Type 1 Diabetes mellitus - overviewType 1 diabetes is also known as diabetes mellitus. This disease affects not only one body system, and has serious aftermath in biological, chemical and structural functions of the human body. It is an endocrine disorder characterized by metabolic abnormalities, especially of carbohydrate metabolism.
Type 1 diabetes occurs at any age, but prevalent in children and young adults, so it is called juvenile diabetes by some authors. Also, an often used synonym for type 1 diabetes is insulin-dependent diabetes mellitus. A form of type 1 diabetes is the latent autoimmune diabetes in adults which had an early onset, often confused with type 2 diabetes mellitus.
Type 1 diabetes accounts for 5% -10% of all diabetes cases. The most common form of diabetes is type 2 diabetes mellitus (insulin-independent diabetes), other forms of diabetes include gestational diabetes and secondary diabetes.
Type 1 diabetes occurs as a result of autoimmune destruction of pancreatic beta cells that secrete insulin.
Heredity plays an important role in the pathogenesis of type 1 diabetes mellitus. However, many patients with type 1 diabetes have no family history of insulin-dependent diabetes. Therefore, experts believe that an important role in the etiology of diabetes they have, in addition to genetic predisposition are certain environmental factors. One of the environmental factors involved in producing diabetes, is usually an infectious agent such as virus coxackie b. The relationship between the onset of diabetes and vaccination against haemophilus influenza type b.

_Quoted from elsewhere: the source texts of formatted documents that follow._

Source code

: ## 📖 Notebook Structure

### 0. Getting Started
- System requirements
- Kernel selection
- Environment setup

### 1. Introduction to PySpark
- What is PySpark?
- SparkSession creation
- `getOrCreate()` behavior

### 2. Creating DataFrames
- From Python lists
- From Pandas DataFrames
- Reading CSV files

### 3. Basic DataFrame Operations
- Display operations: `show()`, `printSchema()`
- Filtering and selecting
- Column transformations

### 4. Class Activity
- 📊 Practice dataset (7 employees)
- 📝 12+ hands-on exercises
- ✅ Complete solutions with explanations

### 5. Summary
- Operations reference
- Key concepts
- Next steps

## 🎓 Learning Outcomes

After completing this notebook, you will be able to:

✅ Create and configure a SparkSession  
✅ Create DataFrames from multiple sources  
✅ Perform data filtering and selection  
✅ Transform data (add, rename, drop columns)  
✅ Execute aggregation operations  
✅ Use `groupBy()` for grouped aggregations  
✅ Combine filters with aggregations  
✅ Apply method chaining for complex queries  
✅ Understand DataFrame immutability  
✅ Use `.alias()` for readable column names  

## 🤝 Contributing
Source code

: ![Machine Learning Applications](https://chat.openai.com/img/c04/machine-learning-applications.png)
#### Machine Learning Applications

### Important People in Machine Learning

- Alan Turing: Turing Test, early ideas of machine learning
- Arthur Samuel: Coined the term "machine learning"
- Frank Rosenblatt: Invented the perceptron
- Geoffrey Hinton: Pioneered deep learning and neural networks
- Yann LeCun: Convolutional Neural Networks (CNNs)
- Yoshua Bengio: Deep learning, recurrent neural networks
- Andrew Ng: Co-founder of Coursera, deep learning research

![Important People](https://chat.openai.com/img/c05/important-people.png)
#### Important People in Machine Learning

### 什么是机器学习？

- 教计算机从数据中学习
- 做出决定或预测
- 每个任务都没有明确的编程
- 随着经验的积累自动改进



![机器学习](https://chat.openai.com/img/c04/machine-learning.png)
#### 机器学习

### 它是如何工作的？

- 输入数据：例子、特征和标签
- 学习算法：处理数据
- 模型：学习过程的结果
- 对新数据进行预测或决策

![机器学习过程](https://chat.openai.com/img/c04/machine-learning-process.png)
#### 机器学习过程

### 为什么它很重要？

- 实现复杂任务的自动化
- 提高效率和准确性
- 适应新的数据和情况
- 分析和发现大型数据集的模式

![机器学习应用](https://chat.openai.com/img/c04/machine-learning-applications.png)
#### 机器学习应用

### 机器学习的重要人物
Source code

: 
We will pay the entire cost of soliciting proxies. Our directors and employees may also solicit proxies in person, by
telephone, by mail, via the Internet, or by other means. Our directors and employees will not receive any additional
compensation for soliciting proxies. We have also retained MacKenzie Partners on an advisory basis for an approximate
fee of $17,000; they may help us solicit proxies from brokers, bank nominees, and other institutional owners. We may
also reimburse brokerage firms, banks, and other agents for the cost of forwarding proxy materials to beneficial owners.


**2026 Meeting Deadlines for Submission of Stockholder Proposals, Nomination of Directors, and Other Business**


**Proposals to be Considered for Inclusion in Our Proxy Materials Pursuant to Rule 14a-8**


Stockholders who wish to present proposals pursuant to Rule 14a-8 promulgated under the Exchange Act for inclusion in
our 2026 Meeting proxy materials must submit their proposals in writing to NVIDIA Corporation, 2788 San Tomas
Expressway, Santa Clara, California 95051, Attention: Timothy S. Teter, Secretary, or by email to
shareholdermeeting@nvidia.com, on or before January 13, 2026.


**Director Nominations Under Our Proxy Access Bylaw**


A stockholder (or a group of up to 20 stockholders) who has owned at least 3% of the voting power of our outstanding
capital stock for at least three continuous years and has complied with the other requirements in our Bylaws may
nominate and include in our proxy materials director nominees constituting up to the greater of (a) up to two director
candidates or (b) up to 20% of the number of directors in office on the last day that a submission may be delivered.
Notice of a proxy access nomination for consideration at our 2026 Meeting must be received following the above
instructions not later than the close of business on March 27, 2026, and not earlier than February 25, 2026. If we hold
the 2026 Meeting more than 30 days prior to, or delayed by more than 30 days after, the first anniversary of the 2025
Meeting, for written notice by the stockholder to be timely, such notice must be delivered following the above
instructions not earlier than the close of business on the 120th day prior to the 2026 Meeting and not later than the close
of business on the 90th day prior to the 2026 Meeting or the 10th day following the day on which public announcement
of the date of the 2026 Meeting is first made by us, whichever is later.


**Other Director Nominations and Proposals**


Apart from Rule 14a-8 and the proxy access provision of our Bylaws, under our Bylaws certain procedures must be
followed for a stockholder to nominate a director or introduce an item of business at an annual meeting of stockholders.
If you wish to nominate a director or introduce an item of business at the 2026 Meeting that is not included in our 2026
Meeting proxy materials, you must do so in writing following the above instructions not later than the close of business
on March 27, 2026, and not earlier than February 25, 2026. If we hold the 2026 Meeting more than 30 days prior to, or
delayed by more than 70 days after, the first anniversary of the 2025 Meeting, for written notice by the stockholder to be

Symptoms of Type 1 diabetes occurs rapidly, within days or weeks and are caused by elevated blood glucose level. Early symptoms may go ignored by the patient, especially if the person had a flu recently. These early symptoms are:
-Frequent urination, especially overnight. Some young children who have learned to use the toilet have enuresis (urinating in bed at night)
-Extreme thirst and dry mouth
Sometimes blood sugar levels can reach very high values without the person to notice that he suffers from something. Because insulin is nonexistent, cells cannot use glucose for energy production. If the patient is burning much fat and protein at a high rate, an excess of ketones is produced that eventualy comes into the bloodstream. It produces one of the most severe complications of type 1 diabetes mellitus: diabetic ketoacidosis (CAD) whose symptoms are:
-Dry, red, hot skin
-Loss of appetite, abdominal pain, vomiting
-Characteristic odor of acetone on the breath
-Rapid, deep breathing,
-Agitation, drowsiness, confusion, coma. Young children lose interest in daily activities.